Please let us know if this post was helpful by posting in our comments section or you can also email us directly at [email protected] or tweet to us @CheapAir.

This post is not meant to replace the professional advice of a mental health professional if you suffer from flight phobia. If your flying anxieties are not mild, you should consult with a physician or counselor trained to treat anxiety disorders.


  1. I suffer from anxiety panick attacks adhd. It’s scary for me. But I love how you said being in an aircraft disaster is 1 out of 3million. Also I have been told your more likely to get strucked by lightning then plane crash.

  2. My fear of flying stemmed from my mother. My mother would always say she would never get on a plane because she rather die on the ground, as opposed to dying while falling 40,000 feet out of the air. Constantly hearing that as a young kid did a number on me. I’m petrified of flying. I keep telling myself that the odds of me dying in a car crash is significantly higher. As soon as I reassure myself with that fact, I think about the fact that plane crashes are nearly always fatal, and I have a greater chance of surviving a car crash. My niece is graduating from high school this year and the only thing she want is for me to take her to Miami Beach. I feel so bad that I’m to scared to go on a plane to get her there. The trip is only a 3 hour flight but it’s far to long for someone like me. It’s so bad I thought of taking Amtrak which is 27 hours, but she think I’m being ridiculous which I know I am. I want to give my niece the graduation gift that she want but fear is keeping me from booking the flight.

  3. I used to fly years ago and a few years ago I had a few bad flights one was storm related and the other was bad turbulence. Now in a few weeks I’m flying from Buffalo to Bakersfield and my chest is going crazy. The thought of not having control is driving me nuts and people say that flying is safer than driving. I’ve driven to Oklahoma 3 times this year from NY and felt pretty safe but work is not allowing me to do that. The biggest fear I have is turbulence, when it happens I have no control but friends say it’s like driving down a bumpy road and too me I feel like the seat is falling out from under and I have no control. Is it me or am I over thinking this?? Any advice would be great. Thank you

    • Hi Mike, thanks for reaching out.
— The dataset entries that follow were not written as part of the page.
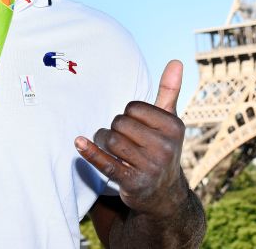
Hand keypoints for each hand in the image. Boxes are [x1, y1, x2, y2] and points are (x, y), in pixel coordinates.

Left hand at [76, 60, 188, 217]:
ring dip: (103, 142)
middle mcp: (166, 147)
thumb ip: (169, 91)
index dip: (128, 115)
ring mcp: (150, 167)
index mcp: (174, 127)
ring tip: (112, 149)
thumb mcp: (168, 121)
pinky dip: (91, 153)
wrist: (163, 194)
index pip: (133, 107)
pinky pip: (106, 163)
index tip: (136, 127)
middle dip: (115, 128)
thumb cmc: (161, 148)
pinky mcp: (133, 182)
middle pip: (120, 123)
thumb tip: (175, 61)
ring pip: (111, 140)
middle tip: (123, 140)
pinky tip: (79, 143)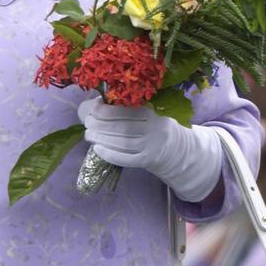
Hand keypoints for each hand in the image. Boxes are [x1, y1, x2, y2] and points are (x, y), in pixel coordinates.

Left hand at [78, 98, 223, 201]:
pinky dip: (110, 154)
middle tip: (87, 122)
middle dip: (101, 124)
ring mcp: (151, 146)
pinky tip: (97, 149)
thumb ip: (134, 110)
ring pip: (123, 143)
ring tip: (88, 134)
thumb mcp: (152, 114)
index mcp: (154, 114)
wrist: (178, 150)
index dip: (109, 110)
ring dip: (102, 138)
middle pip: (124, 127)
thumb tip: (102, 104)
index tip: (95, 108)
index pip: (129, 111)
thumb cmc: (157, 128)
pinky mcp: (148, 161)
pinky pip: (127, 159)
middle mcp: (154, 130)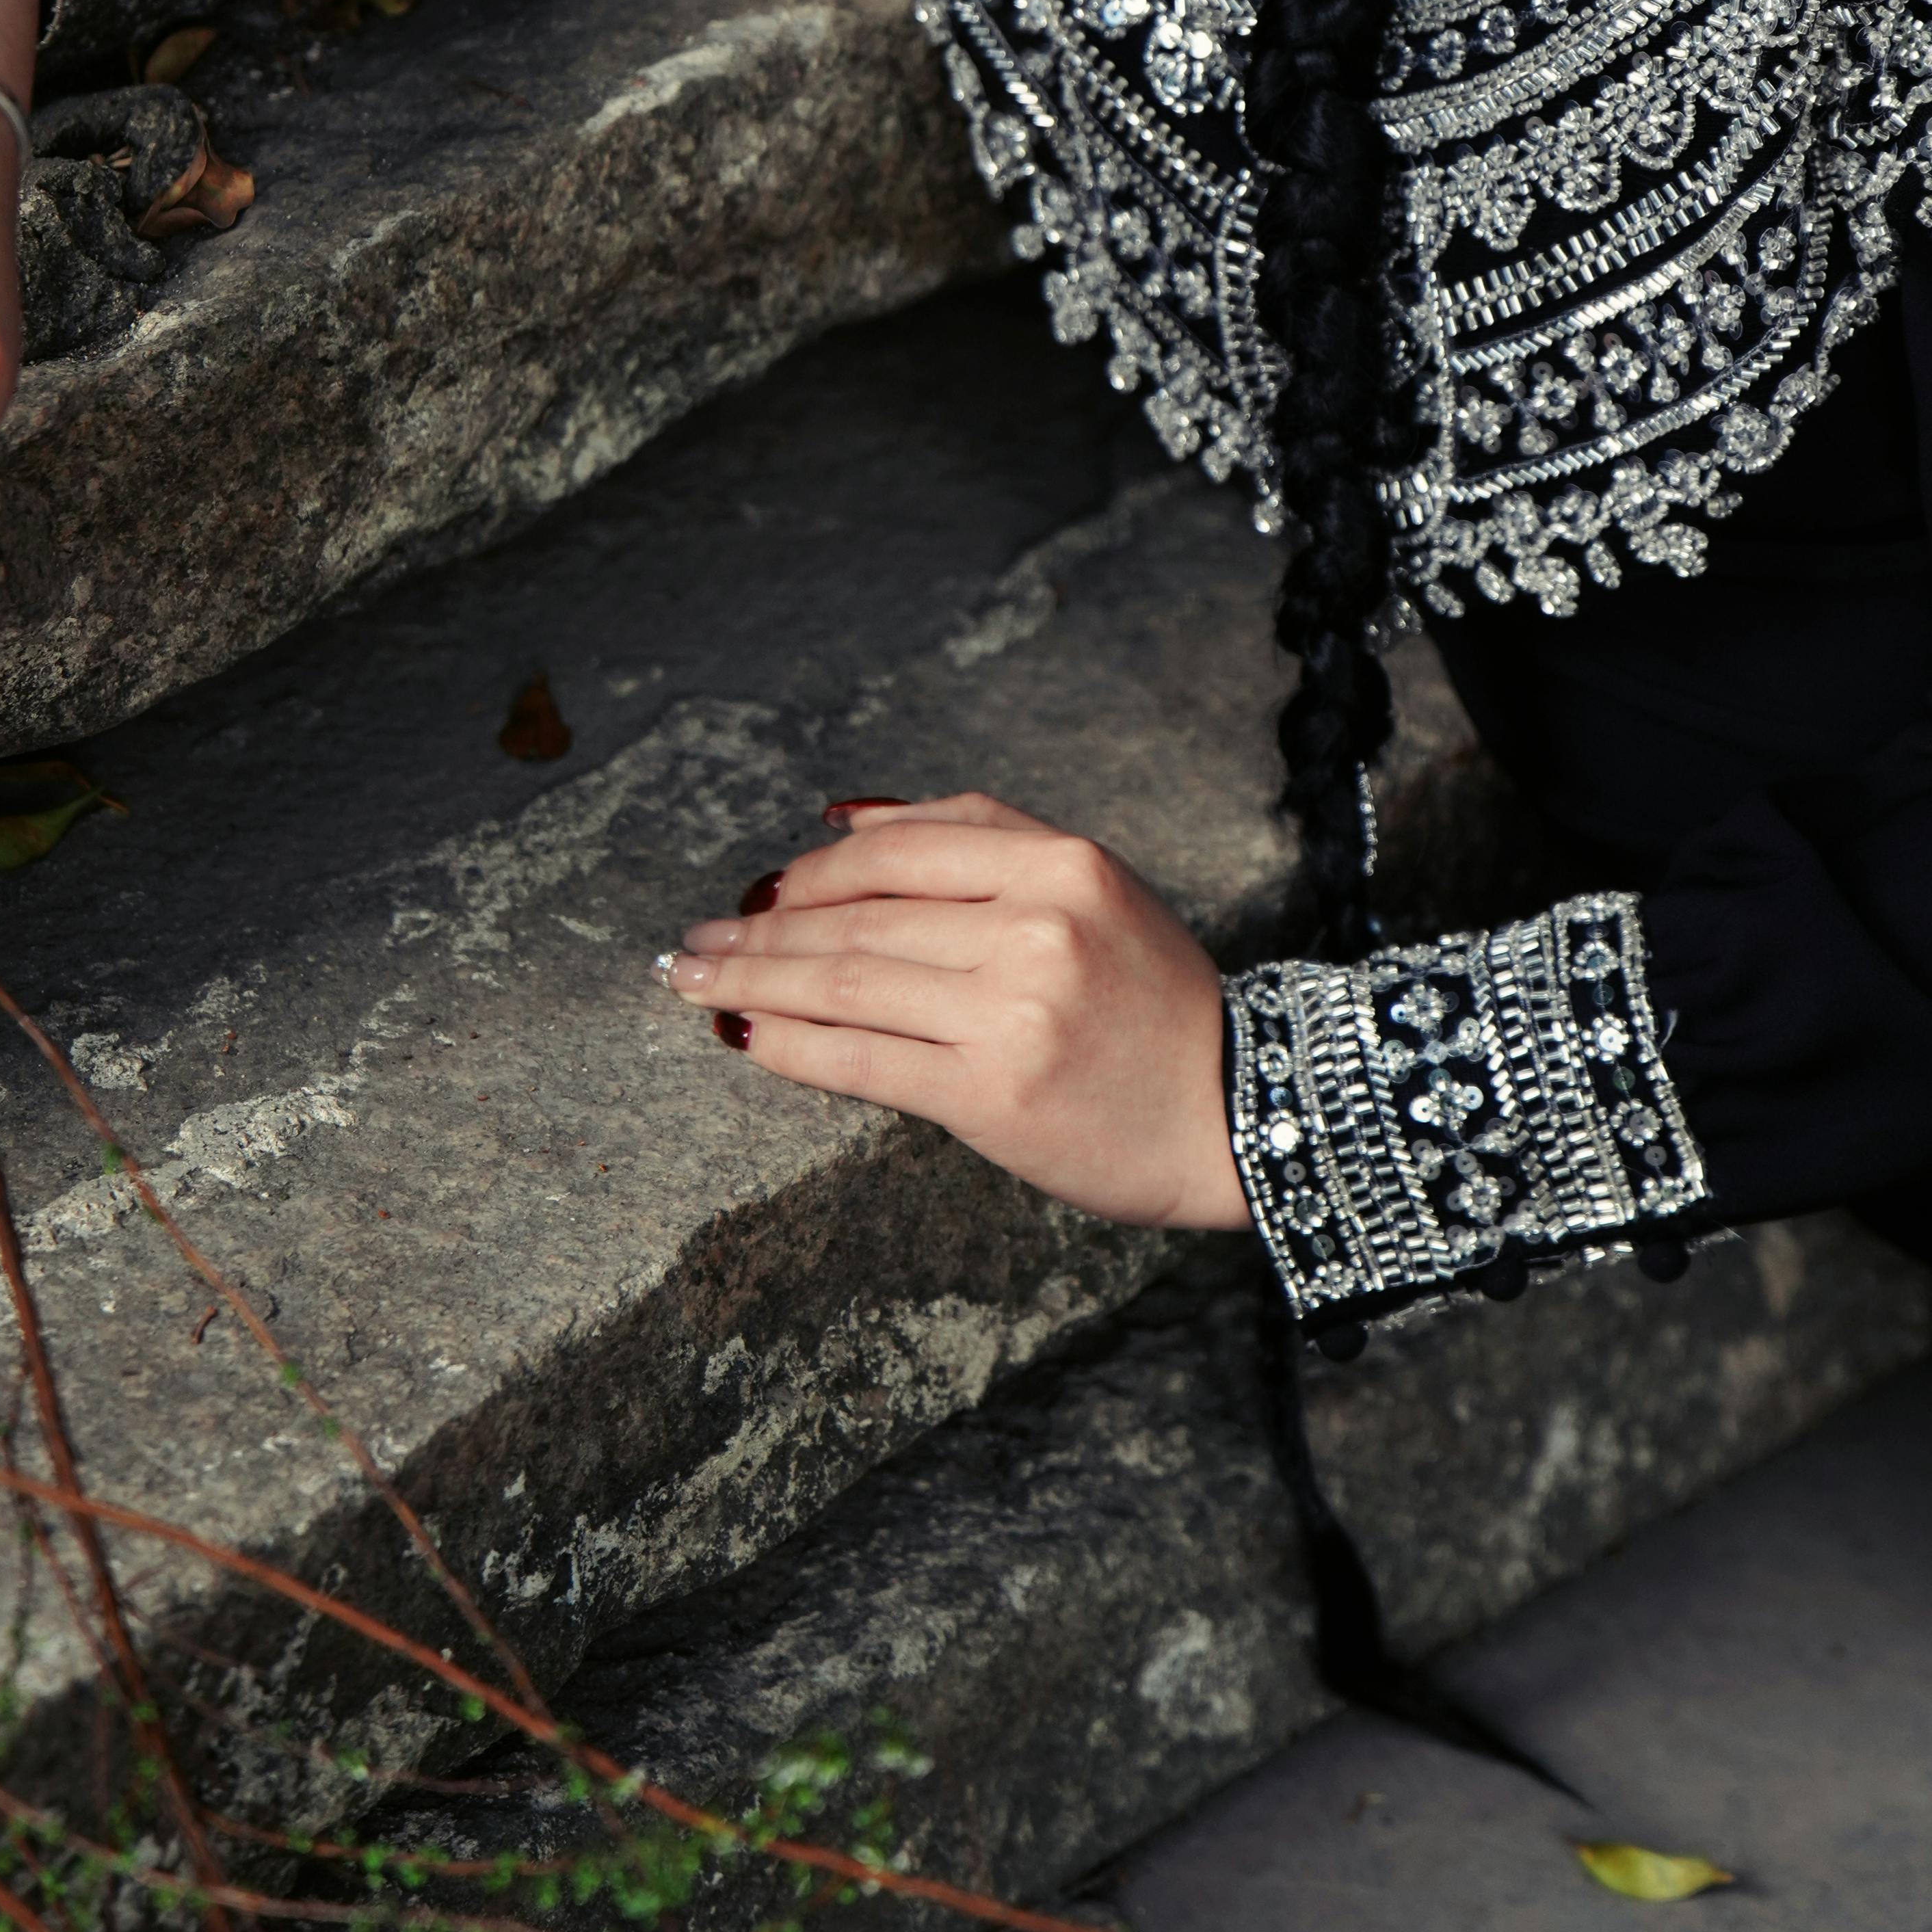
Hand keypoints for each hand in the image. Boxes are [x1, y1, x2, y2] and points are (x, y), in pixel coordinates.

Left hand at [666, 793, 1250, 1232]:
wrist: (1240, 1112)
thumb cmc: (1153, 1000)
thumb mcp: (1090, 888)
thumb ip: (979, 840)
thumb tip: (843, 820)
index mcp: (1061, 863)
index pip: (899, 849)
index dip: (811, 870)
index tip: (757, 890)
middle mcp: (1036, 927)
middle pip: (858, 919)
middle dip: (758, 929)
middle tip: (692, 941)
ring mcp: (1013, 1011)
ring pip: (845, 983)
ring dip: (750, 980)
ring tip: (691, 980)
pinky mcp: (992, 1094)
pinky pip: (861, 1059)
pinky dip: (788, 1045)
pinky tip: (743, 1036)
I once heard that it helps to accept that turbulence happens and to understand why. Turbulence is caused by a change in the airflow and not because something is wrong with the aircraft itself and it’s seldom troublesome. If you buckle up, you should be fine. Also, turbulence is less noticeable towards the front of the airplane or near the wings. The air is also, smoother in the mornings when the air is coolers so that we recommend booking an early morning flight. Best of luck!

  4. I am almost 50 and have never flown before as I have a fear of not being in control. This is affecting my career and I really need to get over this. My first flight is next week and I will print and take your tips with me as when I am in a situation like that I cant even remember my name. So these printed tips will remind me to focus. Thanks so much for your article.

  5. I am flying tomorrow from London to Sao Paulo. Flying terrifies me but the last time I flew internationally was from Singapore to London and while I waited to board I listened to Simon & Garfunkel’s first studio album. The flight was delayed so it looped a couple of times, and it really did help me to relax, because it’s generally full of soothing songs. So I recommend finding some soothing music to listen to. Mind you I also had vallium, so that helps too! I’m still not looking forward to the flight though.